Işın : Beş altı oldu. Hüseyin Bey’den, yalvar yakar zor aldı annem. Bunu kaptırmamak için bakkala bırakıyorum.
Sunucu : Anlaşılan, bakkal öğrencileri çok seviyor.
Işın : Ne sevmesi, günlük elli kuruş alıyor.
Sunucu : Öğretmenler, yönetim, öğrencilerin okula telefon getirmesine niçin kızıyor?
Işın : Birçok nedeni var. Birincisi kıskanıyorlar.

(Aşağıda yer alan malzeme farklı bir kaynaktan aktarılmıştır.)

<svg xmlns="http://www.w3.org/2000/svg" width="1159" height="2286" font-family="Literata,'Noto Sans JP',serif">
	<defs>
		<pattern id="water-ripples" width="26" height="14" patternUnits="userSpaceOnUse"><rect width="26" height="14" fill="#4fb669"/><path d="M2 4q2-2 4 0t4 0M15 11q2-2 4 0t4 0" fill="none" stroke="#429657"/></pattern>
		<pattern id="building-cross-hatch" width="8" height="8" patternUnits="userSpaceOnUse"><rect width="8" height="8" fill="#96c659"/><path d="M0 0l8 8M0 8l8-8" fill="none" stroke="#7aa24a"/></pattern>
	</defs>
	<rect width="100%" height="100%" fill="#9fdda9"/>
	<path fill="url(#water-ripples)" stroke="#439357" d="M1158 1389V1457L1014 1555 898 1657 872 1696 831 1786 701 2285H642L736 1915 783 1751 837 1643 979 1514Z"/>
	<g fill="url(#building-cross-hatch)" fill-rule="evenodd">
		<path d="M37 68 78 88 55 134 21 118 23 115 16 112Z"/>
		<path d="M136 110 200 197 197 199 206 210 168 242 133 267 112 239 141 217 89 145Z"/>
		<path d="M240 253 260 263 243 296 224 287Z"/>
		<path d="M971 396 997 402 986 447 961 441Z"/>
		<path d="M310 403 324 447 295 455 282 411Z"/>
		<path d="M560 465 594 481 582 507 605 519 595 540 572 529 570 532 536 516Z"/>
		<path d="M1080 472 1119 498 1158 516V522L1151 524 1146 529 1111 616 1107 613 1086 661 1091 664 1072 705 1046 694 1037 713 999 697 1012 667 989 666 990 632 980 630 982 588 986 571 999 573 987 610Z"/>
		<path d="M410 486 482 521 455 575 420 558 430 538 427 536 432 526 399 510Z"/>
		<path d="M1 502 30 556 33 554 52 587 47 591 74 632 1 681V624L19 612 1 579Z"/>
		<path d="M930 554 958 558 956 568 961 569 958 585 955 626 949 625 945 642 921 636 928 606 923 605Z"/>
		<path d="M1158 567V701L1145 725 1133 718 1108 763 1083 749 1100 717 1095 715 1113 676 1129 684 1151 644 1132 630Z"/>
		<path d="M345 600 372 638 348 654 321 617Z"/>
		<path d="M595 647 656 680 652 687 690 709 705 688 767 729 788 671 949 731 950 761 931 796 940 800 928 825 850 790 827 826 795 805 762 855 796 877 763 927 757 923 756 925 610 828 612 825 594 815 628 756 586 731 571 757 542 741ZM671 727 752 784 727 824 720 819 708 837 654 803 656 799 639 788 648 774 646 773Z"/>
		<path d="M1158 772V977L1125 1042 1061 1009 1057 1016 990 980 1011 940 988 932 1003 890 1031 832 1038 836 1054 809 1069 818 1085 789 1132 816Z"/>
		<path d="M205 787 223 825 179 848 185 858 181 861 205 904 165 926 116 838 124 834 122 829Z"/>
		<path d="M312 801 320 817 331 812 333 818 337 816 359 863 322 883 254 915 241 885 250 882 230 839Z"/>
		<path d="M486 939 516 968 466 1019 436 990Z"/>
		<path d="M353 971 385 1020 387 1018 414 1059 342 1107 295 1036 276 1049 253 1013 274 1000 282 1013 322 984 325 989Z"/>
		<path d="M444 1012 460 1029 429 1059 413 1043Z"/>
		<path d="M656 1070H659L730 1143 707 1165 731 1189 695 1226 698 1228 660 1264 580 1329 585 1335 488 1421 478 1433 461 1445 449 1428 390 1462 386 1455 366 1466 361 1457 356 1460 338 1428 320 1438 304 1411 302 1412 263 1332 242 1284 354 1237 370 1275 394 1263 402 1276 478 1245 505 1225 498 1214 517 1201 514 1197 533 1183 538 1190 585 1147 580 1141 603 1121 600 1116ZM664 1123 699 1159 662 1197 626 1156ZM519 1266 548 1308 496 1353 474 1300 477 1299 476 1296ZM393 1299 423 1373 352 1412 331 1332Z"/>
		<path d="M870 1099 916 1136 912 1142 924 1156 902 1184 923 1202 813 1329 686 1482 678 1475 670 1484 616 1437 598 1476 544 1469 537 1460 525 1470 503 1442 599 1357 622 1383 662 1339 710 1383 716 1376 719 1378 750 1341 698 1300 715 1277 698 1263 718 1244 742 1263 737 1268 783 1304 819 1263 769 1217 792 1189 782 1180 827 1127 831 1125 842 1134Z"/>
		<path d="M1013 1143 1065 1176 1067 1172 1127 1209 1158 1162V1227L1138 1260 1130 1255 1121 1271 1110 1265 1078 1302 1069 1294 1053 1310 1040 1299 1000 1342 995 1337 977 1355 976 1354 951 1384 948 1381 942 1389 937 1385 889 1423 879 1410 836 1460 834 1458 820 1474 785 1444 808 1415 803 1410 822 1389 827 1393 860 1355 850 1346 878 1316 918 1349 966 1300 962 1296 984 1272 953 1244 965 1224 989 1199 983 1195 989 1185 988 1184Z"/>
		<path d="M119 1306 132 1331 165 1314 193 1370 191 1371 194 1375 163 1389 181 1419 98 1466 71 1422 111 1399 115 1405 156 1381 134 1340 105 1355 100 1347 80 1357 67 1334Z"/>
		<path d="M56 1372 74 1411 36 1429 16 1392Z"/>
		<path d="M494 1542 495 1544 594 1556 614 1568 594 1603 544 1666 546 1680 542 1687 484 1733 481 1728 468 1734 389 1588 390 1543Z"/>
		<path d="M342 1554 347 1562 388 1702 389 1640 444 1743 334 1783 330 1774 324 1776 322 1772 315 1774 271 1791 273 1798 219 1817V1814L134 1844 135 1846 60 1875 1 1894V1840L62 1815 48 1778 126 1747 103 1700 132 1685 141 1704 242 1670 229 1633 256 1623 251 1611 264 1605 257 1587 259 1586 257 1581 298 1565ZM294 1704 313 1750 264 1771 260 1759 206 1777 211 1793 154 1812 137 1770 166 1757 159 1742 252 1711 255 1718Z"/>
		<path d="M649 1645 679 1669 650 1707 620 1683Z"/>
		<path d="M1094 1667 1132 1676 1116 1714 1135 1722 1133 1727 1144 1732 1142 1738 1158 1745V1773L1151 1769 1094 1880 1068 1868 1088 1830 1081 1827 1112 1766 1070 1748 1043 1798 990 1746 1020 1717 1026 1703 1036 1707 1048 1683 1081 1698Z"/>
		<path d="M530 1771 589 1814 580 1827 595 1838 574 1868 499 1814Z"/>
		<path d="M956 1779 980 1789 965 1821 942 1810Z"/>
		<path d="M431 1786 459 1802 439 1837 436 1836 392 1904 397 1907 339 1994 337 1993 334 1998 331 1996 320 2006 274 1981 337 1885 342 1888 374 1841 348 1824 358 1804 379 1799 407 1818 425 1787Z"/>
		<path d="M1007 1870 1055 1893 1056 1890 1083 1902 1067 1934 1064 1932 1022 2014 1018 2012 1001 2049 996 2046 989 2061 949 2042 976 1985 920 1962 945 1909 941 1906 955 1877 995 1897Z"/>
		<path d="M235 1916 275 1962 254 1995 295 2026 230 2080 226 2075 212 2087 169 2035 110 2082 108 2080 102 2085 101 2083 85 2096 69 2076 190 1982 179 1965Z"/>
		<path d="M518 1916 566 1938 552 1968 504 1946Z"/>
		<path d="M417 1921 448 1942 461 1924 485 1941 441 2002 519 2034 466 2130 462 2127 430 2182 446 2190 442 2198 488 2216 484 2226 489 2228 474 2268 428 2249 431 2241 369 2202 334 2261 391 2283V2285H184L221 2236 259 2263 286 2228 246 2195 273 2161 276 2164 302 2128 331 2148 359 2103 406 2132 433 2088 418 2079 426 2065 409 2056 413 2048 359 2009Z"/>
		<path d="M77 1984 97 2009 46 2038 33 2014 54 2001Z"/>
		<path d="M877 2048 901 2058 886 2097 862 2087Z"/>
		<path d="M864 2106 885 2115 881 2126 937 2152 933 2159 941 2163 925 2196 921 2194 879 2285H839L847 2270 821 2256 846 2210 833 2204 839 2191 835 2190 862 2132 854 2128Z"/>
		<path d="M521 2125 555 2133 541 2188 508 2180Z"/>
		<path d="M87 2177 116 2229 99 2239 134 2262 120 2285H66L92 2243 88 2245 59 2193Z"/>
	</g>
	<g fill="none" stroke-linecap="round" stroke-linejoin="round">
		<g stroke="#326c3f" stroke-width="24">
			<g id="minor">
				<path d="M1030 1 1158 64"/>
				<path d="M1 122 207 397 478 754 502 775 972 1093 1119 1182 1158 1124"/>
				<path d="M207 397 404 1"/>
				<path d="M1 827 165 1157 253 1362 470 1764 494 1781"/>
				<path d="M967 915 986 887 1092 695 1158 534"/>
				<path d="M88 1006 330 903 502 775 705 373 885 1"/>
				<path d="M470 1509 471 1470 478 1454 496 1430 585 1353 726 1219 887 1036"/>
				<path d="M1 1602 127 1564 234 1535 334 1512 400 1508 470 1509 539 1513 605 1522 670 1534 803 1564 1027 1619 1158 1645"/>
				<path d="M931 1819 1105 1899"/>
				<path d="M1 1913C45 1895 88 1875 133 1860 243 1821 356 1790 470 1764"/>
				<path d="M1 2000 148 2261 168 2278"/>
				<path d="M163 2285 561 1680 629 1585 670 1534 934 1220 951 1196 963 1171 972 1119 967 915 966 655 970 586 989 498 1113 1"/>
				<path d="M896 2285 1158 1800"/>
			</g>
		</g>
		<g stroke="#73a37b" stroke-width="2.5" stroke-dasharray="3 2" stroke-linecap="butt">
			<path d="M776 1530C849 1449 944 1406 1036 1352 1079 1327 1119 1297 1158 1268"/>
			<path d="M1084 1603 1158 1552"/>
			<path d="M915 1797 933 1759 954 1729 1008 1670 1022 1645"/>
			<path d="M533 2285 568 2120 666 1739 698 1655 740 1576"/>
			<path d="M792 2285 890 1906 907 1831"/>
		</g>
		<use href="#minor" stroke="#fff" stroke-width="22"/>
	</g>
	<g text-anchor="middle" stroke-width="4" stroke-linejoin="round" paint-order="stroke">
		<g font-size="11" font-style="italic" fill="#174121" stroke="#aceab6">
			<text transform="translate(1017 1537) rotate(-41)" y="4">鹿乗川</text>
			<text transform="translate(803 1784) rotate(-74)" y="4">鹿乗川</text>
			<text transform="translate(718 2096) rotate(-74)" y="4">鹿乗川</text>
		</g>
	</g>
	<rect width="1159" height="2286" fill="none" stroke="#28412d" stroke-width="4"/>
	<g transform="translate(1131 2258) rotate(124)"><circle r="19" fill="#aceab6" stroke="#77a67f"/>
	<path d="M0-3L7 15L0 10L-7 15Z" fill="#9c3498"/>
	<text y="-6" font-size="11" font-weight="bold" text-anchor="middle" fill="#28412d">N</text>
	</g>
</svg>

Sunucu : Anlayamadım neyi kıskanıyorlar?
Işın : Öğrencilerin ellerindeki son model telefonları.
Sunucu : Öğretmenlerin telefonları eski mi?
Işın : Eski mi demek ne? Dedemden kalma hepsi. Üretici firmalar duysalar ellerinden alırlar.
Sunucu : Niçin alsınlar?
Işın : Herkes öğretmenler gibi bir telefonu dışındaki yazıları silinene kadar kullansa yeni ürün piyasaya süremezler. Ondan sonra fabrikalar iflas, işçiler işsiz kalır.
Sunucu : Farklı bir yaklaşım.
Işın : Hazır mikrofona çıkmışken telefon şirketlerine de bir diyeceğim var. Öğretmenler çok eski modelleri kullanıyorlar. Biz öğrencilere kötü örnek oluyorlar. Piyasaya çıkardığınız ürünleri tanıtım için reklam parası vereceğinize öğretmenlere bedava verin yeni ürünleri ülkedeki tüm çocuklar görsünler. Çocuk isteyince, ağlayınca hangi anne baba almam diyebilecek? Hem de sevgili öğretmenlerim bizim telefonlarla uğraşmaktan vazgeçerler. Münübe Hanım’a üç tane versinler. (Sitemli biçimde) Canım öğretmenlerim Öğretmenler Gününüz kutlu olsun.